- Venue: Mario Recordón Athletics Training Center
- Dates: November 24
- Competitors: 8 from 6 nations
- Winning time: 11.83

Medalists
- 1st place, gold medalist(s):  / Alexis Sebastian Chavez / Argentina
- 2nd place, silver medalist(s):  / Aser Almeida / Brazil
- 3rd place, bronze medalist(s):  / Fabricio López / Argentina

= Athletics at the 2023 Parapan American Games – Men's 100 metres T36 =

The men's T36 100 metres competition of the athletics events at the 2023 Parapan American Games was held on November 24 at the Mario Recordón Athletics Training Center within the Julio Martínez National Stadium of Santiago, Chile.

§

Work order 1:
Copy the text of the page on the men's T36 100 metres from "The men's T36" to "of Santiago, Chile.".

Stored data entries

§

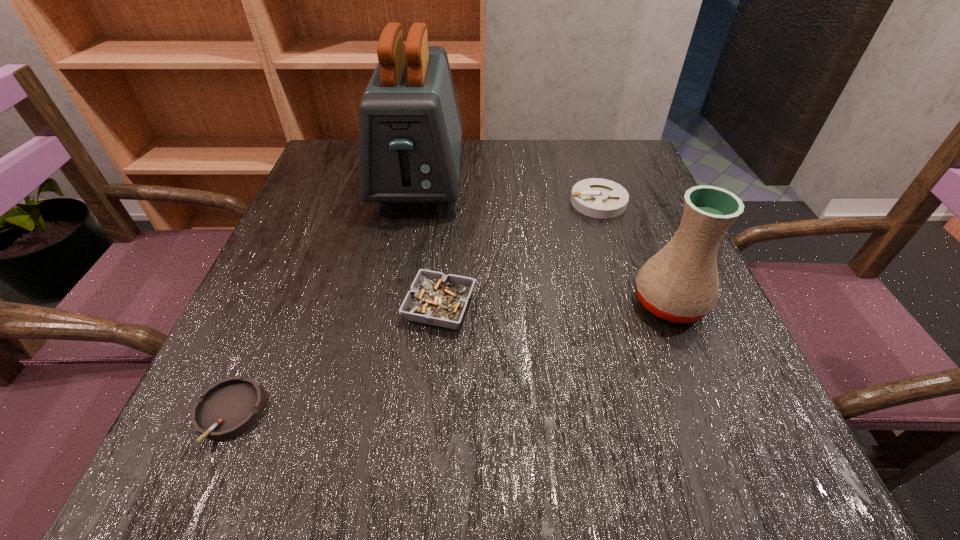
Where is `unoccupied position between the second ashtray from right to left and the pottery`? The height and width of the screenshot is (540, 960). unoccupied position between the second ashtray from right to left and the pottery is located at coordinates (555, 305).

Locate an element on the screen. vacant area that lies between the second ashtray from right to left and the tallest object is located at coordinates tap(429, 242).

Locate an element on the screen. The width and height of the screenshot is (960, 540). free space between the second tallest object and the rightmost ashtray is located at coordinates (634, 252).

Locate an element on the screen. This screenshot has width=960, height=540. free space between the farthest ashtray and the tallest object is located at coordinates (509, 190).

Where is `free space that is in between the second ashtray from left to right and the nearest ashtray`? This screenshot has width=960, height=540. free space that is in between the second ashtray from left to right and the nearest ashtray is located at coordinates (334, 361).

I want to click on free space between the nearest ashtray and the toaster, so click(x=324, y=296).

You are a GUI agent. You are given a task and a screenshot of the screen. Output one action in this format:
    pyautogui.click(x=<x>, y=<y>)
    Task: Click on the vacant space in between the second nearest ashtray and the shortest object
    The width and height of the screenshot is (960, 540).
    Given the screenshot: What is the action you would take?
    pyautogui.click(x=334, y=361)

Point out which object is positioned as the nearest to the rightmost ashtray. Please provide its 2D coordinates. Your answer should be formatted as a tuple, i.e. [(x, y)], where the tuple contains the x and y coordinates of a point satisfying the conditions above.

[(680, 283)]

The image size is (960, 540). Find the location of `object identified as the second closest to the leftmost object`. object identified as the second closest to the leftmost object is located at coordinates (410, 130).

Identify which ashtray is located as the third nearest to the tallest object. Please provide its 2D coordinates. Your answer should be formatted as a tuple, i.e. [(x, y)], where the tuple contains the x and y coordinates of a point satisfying the conditions above.

[(229, 407)]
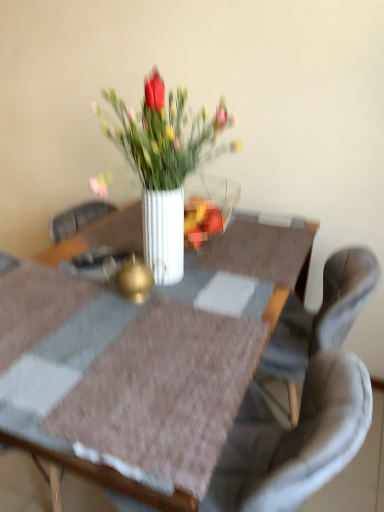
Where is `free space above white glossy vase at center (from a real-world perspective)`? free space above white glossy vase at center (from a real-world perspective) is located at coordinates (130, 301).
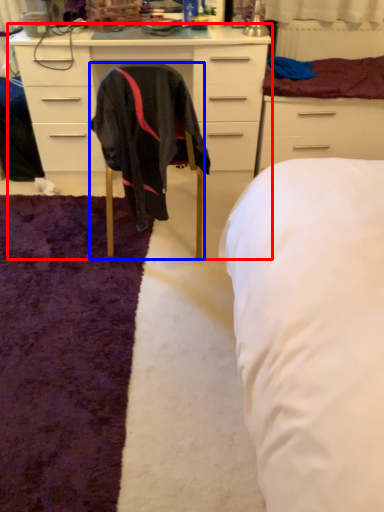
Question: Among these objects, which one is farthest to the camera, cabinetry (highlighted by a red box) or chair (highlighted by a blue box)?

Choices:
 (A) cabinetry
 (B) chair

Answer: (A)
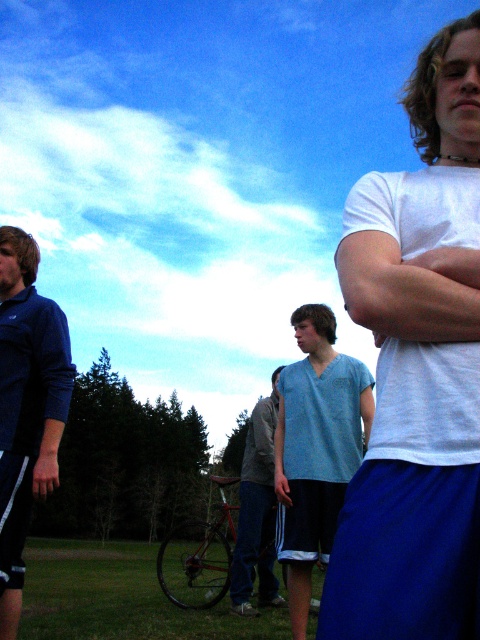
You are a photographer trying to capture a group photo of the dark blue jersey at left and the light blue cotton shirt at center. Based on their sizes in the image, which one should you focus on first to ensure both are in frame?

The dark blue jersey at left occupies less space than the light blue cotton shirt at center, so you should focus on the light blue cotton shirt at center first to ensure both are in frame.

You are a photographer trying to capture a group photo of the light blue fabric shirt at center and the dark blue jersey at left. Which of the two should you zoom in on to ensure their clothing details are clear?

The light blue fabric shirt at center has a larger size compared to the dark blue jersey at left, so you should zoom in on the light blue fabric shirt at center to ensure their clothing details are clear.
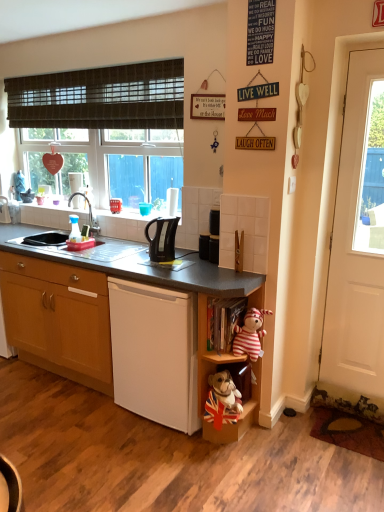
Find the location of `free space to the left of white matte dishwasher at center`. free space to the left of white matte dishwasher at center is located at coordinates (89, 416).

§

Work order 2:
Repeat the records from their first line through the line with "Locate an element on the screen. vacant", leaving out the pictures.

Answer box 1:
The men's T36 100 metres competition of the athletics events at the 2023 Parapan American Games was held on November 24 at the Mario Recordón Athletics Training Center within the Julio Martínez National Stadium of Santiago, Chile.

Answer box 2:
Where is `unoccupied position between the second ashtray from right to left and the pottery`? The height and width of the screenshot is (540, 960). unoccupied position between the second ashtray from right to left and the pottery is located at coordinates (555, 305).

Locate an element on the screen. vacant area that lies between the second ashtray from right to left and the tallest object is located at coordinates tap(429, 242).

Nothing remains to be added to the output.